Test ride in the 2012 Porsche 911
Whenever Porsche announces a new 911, the car world holds its breath. We accompanied the Stuttgart firm’s test drivers in the 991 series - which will officially make its debut in September at the Frankfurt Motor Show - on a prototype run in South Africa.
The most important change is at the rear. Currently, an owner who likes to show off the 911's potent Boxer engine to friends and acquaintances opens the boot. But the heart of the 991-series Porsche is more hidden than before. Instead of a hood at the rear, the powerplant is hidden behind a ‘service door’ - similar to the Audi A2. This is because the aerodynamics benefits from a new rear design with a retractable spoiler, and is significantly wider than previous models. Anyone who sees the back of the 911 detects a subtle design parallel to Aston Martin. "The Porsche 991 is a completely new 911," says development manager Bernd Kanau. "The outgoing 997 is largely based on its predecessor, the 996. The 991 is very different."
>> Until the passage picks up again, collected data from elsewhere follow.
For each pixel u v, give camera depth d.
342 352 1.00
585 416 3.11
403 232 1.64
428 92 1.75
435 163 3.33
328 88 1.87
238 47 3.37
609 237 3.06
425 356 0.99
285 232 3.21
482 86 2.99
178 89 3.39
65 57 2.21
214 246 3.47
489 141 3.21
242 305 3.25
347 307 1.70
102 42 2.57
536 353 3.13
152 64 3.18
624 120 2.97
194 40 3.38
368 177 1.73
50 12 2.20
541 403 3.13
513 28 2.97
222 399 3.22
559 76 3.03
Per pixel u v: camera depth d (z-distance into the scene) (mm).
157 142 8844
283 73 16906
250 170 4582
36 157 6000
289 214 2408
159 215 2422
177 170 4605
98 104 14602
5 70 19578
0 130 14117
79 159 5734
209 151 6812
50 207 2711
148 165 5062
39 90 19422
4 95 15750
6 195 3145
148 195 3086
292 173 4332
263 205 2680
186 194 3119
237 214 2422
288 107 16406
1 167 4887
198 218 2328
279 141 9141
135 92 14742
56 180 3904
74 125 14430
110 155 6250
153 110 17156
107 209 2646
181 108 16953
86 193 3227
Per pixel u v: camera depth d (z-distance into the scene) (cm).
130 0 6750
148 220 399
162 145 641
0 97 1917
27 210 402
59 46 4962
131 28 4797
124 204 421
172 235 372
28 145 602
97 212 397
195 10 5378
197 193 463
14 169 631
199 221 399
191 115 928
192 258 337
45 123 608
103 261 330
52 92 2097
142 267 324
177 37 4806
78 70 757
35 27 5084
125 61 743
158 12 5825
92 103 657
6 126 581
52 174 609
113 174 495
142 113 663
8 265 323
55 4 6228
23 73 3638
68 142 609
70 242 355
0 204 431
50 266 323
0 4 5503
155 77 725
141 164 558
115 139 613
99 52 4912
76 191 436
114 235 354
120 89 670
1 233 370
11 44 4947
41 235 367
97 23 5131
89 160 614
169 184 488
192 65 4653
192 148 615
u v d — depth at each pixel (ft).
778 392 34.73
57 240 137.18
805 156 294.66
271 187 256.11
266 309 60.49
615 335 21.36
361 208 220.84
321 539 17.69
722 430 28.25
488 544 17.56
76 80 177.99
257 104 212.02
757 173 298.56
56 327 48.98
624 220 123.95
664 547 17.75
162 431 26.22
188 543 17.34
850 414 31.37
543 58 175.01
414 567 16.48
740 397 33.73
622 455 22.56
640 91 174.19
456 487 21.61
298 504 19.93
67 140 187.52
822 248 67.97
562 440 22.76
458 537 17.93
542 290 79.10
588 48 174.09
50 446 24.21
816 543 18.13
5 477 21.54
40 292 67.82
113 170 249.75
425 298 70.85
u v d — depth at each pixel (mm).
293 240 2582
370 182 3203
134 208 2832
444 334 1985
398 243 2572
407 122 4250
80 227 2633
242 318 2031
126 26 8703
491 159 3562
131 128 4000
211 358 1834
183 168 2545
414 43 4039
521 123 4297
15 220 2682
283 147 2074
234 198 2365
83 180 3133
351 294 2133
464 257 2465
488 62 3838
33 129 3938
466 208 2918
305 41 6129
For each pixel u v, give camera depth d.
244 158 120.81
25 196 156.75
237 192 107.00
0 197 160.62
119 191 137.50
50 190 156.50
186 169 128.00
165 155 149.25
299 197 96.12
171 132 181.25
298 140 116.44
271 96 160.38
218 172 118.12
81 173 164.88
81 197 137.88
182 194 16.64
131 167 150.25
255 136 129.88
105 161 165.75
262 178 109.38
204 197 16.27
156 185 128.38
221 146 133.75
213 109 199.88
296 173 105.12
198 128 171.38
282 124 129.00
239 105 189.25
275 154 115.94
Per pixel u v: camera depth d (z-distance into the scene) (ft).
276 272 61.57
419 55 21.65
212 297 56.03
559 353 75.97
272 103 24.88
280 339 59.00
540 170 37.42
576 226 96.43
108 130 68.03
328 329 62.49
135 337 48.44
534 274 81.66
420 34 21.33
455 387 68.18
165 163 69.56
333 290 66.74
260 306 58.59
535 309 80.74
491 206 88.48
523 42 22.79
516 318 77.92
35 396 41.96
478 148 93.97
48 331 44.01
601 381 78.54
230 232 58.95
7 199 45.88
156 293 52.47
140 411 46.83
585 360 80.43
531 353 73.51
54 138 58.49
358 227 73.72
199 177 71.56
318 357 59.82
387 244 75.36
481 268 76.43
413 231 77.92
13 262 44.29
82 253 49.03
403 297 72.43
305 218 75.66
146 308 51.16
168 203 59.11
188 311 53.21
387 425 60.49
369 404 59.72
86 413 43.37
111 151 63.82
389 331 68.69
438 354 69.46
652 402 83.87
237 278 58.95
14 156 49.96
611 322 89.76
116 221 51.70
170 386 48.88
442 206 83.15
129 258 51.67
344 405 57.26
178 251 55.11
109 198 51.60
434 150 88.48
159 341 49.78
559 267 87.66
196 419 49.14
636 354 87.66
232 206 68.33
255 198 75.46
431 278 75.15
For more than three years, the new Porsche has been thoroughly tested in Scandinavia, Germany, Africa and the USA. Since the European temperatures in mid-February are anything but warm, a test team took eight vehicles to South Africa. The trio of sinister-looking prototypes we ride in are painted black with front and rear body cladding, but barely look any different from the current 997-series. We start our journey in Cape Town, travelling along Highway 301 in the direction of the Wittebrug nature reserve, and continue further north into the mountains. The chassis and dampers are put under the microscope during the full day’s programme, along with the air-conditioning, bodywork, power units and wheel/tyre combinations. This is Bernd Kanau’s final project, his life having been dedicated to the Porsche 911. Since the G-series, he’s been the man in charge of the Porsche development team, succeeding his father who did a similar job at the Zuffenhausen development headquarters. His work will be complete in the autumn: when the new 911 is unleashed on the market, Kanau will go into automotive retirement. He is happy in South Africa, where for 10 years Porsche has subjected its new models to the prolonged torture which testing requires.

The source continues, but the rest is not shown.